What is a summer without ants? I don’t mind when they come to my picnic, but I draw the line when they so up at my dinner table. They seem to be everywhere except in the woods.
And how about all those mice? I can’t speak for homeowners in the Champlain Valley region, but it appears the “metal munching, mountain mice” are back in our area again. They’ve been out in force, inside. Maybe it’s just all the rain that has florced they to seek a drier environment.
Many homeowners tell me they’ve never experienced such an unprecedented outbreak. I’ve never such a break-in!
I expect to have to deal with mice in camp, especially in an old hunting camp and occasionally, a mouse in the house when the weather turns cold.
However in recent week’s, I’ve had to establish an extensive trap line, and I make my rounds daily.
I really don’t have time to deal with any potential new invasive species, since I’m currently busy struggling with the old ones.
Summer Season segues to Hunting Season
Every year, as Autumn rolls around, I listen to a host of complaints from hunters new and old, regarding the availability of Hunter Safety Courses.
Of course, the lack of courses is not really the problem. More often, it is a lack of attention, and ‘putting it off’ until later.

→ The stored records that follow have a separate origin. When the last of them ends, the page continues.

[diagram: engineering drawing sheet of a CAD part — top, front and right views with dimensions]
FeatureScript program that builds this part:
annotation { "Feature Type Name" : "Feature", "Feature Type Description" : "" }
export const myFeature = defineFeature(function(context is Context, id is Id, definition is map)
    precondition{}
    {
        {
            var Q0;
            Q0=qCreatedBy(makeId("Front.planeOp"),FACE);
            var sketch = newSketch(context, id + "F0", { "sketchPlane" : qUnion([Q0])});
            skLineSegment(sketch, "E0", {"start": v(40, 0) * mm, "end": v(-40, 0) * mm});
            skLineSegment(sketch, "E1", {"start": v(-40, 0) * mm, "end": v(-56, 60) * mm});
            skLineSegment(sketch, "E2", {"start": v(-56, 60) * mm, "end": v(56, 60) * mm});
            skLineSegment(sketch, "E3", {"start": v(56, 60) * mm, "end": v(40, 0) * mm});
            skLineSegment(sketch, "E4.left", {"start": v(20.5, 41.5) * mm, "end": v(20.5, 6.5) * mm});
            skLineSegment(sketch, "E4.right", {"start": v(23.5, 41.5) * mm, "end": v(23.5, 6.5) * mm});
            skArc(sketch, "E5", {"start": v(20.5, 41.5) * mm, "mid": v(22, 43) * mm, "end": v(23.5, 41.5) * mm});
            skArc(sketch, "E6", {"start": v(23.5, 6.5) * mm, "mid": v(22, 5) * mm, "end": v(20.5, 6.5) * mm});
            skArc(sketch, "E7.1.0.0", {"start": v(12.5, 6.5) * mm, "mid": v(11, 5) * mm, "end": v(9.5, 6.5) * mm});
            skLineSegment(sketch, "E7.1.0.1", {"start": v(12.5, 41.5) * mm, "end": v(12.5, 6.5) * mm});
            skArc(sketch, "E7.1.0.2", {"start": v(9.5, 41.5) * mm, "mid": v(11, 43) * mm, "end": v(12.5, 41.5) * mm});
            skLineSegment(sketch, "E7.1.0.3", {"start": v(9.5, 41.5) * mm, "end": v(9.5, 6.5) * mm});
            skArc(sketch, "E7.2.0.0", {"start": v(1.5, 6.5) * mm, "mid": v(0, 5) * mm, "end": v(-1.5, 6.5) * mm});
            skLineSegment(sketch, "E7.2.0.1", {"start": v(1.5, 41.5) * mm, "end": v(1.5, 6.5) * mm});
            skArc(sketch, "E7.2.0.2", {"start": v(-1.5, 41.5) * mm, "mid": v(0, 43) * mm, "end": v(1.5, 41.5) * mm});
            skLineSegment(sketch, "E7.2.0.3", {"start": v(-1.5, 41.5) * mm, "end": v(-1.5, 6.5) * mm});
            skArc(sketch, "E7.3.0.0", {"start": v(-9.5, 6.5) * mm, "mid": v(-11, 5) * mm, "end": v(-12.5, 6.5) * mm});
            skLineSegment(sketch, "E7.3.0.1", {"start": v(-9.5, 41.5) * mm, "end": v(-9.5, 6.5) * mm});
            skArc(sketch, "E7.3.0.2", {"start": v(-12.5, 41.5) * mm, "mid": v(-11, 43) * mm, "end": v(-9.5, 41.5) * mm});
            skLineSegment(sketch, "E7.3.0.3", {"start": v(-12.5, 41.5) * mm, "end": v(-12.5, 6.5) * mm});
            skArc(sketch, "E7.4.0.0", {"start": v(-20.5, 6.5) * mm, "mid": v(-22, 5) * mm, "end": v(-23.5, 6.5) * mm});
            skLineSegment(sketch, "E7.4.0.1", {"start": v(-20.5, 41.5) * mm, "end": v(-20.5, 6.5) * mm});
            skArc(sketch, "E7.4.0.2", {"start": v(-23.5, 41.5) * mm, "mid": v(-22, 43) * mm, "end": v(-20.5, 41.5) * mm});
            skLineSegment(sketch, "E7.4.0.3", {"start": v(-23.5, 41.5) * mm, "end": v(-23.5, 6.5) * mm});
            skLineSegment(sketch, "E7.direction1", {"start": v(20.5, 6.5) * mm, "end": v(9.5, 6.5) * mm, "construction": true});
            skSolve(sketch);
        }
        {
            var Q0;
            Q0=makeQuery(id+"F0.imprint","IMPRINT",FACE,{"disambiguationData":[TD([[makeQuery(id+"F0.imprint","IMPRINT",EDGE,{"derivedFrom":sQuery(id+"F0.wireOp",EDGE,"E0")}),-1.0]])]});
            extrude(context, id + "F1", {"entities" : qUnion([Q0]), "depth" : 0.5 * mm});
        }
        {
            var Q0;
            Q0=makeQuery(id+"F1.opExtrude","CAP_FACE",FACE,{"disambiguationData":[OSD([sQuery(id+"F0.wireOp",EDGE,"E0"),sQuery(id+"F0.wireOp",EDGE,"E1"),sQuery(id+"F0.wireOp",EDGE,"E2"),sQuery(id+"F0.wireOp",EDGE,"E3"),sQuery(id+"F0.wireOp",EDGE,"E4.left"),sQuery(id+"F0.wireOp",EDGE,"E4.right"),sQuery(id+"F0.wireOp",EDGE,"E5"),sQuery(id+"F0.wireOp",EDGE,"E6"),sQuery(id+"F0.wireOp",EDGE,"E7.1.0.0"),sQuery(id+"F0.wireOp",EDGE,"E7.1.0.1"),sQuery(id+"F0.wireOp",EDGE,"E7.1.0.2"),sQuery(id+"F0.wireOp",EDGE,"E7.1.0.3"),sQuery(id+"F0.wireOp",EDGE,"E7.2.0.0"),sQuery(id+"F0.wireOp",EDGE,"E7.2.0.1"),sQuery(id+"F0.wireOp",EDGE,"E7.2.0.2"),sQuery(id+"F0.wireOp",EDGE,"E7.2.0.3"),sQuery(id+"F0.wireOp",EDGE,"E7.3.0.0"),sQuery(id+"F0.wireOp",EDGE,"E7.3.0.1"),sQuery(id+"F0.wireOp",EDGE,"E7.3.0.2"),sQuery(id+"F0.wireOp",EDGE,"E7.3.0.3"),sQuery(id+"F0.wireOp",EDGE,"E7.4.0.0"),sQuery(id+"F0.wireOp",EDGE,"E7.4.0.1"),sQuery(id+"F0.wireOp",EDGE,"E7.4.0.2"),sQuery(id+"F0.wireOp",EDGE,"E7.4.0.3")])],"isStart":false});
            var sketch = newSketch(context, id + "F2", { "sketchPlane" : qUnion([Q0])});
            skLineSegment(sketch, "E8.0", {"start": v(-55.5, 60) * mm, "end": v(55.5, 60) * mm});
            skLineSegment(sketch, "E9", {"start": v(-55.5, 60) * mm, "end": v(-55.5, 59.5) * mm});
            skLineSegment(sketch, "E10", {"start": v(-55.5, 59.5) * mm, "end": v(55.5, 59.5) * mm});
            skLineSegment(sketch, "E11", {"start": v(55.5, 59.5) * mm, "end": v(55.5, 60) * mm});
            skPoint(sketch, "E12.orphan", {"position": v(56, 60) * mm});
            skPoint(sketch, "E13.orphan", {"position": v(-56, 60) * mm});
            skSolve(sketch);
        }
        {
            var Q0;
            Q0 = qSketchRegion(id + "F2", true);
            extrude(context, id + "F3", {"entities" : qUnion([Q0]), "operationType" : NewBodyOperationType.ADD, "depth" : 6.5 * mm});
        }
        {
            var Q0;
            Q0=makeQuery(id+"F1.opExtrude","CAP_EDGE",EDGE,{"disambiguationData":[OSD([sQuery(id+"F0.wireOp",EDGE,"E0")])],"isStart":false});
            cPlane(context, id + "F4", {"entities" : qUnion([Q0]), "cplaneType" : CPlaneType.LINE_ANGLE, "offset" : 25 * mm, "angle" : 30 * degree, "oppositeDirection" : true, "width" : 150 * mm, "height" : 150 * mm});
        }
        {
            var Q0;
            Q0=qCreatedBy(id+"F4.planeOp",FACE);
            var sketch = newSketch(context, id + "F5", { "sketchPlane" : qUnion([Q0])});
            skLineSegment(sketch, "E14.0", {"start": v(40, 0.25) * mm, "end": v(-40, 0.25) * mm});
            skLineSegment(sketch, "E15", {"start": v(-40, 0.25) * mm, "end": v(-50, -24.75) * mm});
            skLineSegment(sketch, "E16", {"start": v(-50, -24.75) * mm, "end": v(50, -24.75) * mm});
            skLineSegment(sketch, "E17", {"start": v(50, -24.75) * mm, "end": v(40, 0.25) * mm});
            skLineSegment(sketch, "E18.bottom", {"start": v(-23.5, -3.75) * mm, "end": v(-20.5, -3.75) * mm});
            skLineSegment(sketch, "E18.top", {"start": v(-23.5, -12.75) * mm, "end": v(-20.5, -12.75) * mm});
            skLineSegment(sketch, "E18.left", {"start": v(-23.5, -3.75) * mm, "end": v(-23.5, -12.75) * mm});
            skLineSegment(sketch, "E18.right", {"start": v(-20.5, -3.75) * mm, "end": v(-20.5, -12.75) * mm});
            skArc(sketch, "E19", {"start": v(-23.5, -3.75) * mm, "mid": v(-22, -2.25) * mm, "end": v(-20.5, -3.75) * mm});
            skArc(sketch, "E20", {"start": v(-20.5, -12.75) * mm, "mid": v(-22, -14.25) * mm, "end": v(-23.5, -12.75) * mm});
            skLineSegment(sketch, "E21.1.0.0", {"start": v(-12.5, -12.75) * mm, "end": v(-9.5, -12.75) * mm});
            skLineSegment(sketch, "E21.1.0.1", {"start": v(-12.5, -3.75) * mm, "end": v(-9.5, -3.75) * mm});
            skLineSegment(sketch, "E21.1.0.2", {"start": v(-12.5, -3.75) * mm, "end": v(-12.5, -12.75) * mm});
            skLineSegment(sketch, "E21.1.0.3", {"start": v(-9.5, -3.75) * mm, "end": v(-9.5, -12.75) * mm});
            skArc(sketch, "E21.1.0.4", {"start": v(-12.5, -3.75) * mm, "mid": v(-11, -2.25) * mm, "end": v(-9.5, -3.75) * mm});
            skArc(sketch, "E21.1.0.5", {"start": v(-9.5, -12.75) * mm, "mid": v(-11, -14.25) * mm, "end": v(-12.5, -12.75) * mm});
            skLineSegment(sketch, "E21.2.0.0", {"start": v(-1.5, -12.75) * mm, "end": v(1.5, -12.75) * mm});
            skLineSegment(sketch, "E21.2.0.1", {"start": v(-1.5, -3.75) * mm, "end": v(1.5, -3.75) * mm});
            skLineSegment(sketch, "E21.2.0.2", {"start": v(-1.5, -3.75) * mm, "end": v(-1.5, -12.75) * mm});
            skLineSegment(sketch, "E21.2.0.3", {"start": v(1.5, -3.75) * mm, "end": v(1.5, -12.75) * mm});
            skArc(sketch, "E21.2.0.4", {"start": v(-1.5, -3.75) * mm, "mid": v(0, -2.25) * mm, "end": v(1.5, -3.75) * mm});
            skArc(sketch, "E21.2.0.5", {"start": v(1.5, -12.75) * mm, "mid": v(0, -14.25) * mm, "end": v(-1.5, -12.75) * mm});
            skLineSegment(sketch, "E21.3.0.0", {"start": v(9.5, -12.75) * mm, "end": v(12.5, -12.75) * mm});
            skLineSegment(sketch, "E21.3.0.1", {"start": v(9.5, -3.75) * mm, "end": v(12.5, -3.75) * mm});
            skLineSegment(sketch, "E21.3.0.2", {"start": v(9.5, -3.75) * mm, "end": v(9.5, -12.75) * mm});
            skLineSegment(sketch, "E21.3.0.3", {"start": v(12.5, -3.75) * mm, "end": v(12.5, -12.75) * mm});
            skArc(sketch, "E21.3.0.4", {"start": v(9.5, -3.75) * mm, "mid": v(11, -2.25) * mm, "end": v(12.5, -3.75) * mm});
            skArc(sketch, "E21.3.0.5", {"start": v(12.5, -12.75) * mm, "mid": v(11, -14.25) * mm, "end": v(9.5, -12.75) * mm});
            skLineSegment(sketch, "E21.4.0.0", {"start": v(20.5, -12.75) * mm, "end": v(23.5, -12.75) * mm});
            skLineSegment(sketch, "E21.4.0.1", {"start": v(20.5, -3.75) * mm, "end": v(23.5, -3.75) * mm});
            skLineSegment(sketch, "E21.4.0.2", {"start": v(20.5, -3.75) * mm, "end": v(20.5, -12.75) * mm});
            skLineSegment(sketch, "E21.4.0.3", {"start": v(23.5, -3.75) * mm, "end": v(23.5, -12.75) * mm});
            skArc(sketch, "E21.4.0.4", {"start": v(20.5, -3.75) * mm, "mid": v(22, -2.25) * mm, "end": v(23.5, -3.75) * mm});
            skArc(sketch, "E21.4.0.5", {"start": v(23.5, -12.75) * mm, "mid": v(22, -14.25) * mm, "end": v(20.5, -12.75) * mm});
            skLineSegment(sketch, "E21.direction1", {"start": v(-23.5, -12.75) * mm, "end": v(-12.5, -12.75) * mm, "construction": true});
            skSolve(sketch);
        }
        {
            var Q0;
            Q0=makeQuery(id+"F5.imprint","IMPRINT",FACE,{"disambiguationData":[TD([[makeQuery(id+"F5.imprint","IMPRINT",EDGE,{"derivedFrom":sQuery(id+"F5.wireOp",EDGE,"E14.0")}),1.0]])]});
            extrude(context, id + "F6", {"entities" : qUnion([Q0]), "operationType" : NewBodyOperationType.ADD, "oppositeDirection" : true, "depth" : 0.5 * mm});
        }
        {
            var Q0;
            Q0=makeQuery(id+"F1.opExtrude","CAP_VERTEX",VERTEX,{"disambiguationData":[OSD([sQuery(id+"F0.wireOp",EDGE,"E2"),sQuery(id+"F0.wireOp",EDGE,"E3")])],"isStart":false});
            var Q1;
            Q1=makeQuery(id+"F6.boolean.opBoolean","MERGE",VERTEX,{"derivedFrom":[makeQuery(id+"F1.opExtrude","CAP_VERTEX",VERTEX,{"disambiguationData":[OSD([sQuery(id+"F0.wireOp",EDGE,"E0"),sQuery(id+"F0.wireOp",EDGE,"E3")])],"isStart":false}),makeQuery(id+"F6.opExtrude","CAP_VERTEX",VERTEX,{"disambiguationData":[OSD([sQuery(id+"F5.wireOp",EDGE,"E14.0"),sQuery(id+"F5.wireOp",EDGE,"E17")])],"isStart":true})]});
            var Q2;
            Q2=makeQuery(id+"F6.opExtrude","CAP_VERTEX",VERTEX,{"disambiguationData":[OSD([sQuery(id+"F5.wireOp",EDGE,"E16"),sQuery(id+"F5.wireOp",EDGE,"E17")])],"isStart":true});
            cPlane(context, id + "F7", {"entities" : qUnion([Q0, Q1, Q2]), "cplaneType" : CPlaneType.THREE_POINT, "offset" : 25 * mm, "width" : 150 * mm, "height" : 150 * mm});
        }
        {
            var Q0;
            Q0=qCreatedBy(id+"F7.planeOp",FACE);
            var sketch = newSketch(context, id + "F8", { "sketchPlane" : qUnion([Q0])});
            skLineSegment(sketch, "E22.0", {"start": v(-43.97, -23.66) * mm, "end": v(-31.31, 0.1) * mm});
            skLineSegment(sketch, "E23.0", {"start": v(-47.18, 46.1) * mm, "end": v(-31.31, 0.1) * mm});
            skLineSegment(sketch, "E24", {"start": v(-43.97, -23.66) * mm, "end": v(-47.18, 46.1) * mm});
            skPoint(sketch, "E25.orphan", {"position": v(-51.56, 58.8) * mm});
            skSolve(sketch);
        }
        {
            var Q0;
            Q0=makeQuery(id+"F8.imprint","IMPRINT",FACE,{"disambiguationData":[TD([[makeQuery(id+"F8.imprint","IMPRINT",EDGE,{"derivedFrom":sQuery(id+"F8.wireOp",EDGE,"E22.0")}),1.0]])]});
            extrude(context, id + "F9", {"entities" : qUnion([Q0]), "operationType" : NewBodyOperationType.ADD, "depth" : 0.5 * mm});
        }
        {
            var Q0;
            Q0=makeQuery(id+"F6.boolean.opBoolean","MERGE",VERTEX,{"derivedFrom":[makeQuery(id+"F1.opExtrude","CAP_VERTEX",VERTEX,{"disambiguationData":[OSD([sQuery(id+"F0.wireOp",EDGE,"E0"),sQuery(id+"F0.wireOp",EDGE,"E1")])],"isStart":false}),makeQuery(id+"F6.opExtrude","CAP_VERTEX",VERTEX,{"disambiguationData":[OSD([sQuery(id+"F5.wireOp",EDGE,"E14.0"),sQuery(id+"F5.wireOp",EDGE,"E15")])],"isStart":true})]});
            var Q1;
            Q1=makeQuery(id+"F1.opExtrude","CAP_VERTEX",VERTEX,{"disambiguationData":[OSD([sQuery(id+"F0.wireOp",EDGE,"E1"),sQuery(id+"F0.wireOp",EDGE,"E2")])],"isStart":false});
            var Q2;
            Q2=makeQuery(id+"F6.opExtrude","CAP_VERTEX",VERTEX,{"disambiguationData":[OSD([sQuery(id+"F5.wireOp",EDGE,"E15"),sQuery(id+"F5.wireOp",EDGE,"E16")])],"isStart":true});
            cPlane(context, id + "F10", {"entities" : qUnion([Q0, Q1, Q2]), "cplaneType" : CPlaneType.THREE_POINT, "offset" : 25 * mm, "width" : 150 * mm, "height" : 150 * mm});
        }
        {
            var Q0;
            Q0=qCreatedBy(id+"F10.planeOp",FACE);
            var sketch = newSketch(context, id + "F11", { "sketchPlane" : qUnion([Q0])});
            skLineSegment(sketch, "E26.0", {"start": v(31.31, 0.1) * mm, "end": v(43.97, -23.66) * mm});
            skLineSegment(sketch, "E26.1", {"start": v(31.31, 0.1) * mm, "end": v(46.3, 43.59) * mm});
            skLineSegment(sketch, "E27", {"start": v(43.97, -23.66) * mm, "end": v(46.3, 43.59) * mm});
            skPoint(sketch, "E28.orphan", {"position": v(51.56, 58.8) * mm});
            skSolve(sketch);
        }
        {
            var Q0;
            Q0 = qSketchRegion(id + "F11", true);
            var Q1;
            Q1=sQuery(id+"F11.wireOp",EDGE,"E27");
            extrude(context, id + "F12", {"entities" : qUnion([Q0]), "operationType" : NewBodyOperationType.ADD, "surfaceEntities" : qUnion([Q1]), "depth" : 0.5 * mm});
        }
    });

So the potential hunters don’t get around to taking a class until the season arrives, and then they complain about the high cost of a new license. Same old, same old, but this year I’m not going to listen.
If you want to hunt this year, and need to take a Hunter Safety Class, make plans to attend the upcoming Warren County 4th Annual Sportsman/Hunter Education Super Weekend
Hosted by Cornell Cooperative Extension of Warren County, in partnership with DEC Sportsman Education volunteer instructors, the Hunter Education Classes will be offered on Saturday, Sept. 13 and Sunday, Sept. 14.
The following classes will be offered each day; Sportsman Education, Bow Hunter Education, or Trapper Education (you may choose ONE class per day, bow hunter students must have completed hunter education previous to registering for bow hunter education). Those who have completed online training MUST pre-register and must bring their printed certificate of completion with them to class. They do not need to pick up the books
All classes are free and open to the public (ages 11 and up). Classes will be held from 8:30 am - 4:30 pm at Pack Forest in Warrensburg. All courses are “Home Study” courses, materials MUST be picked up at the CCE Education Center, 377 Schroon River Road, Warrensburg by August 28th at 4:30pm. The CCE office is open 8:30 am – 4:30 pm Monday through Thursday.
The workbook section of the bow hunter and hunter education courses must be completed for students to gain entry into the class.
Lunch will be available to purchase. Lunch is being prepared and served by the Warren County Conservation Council.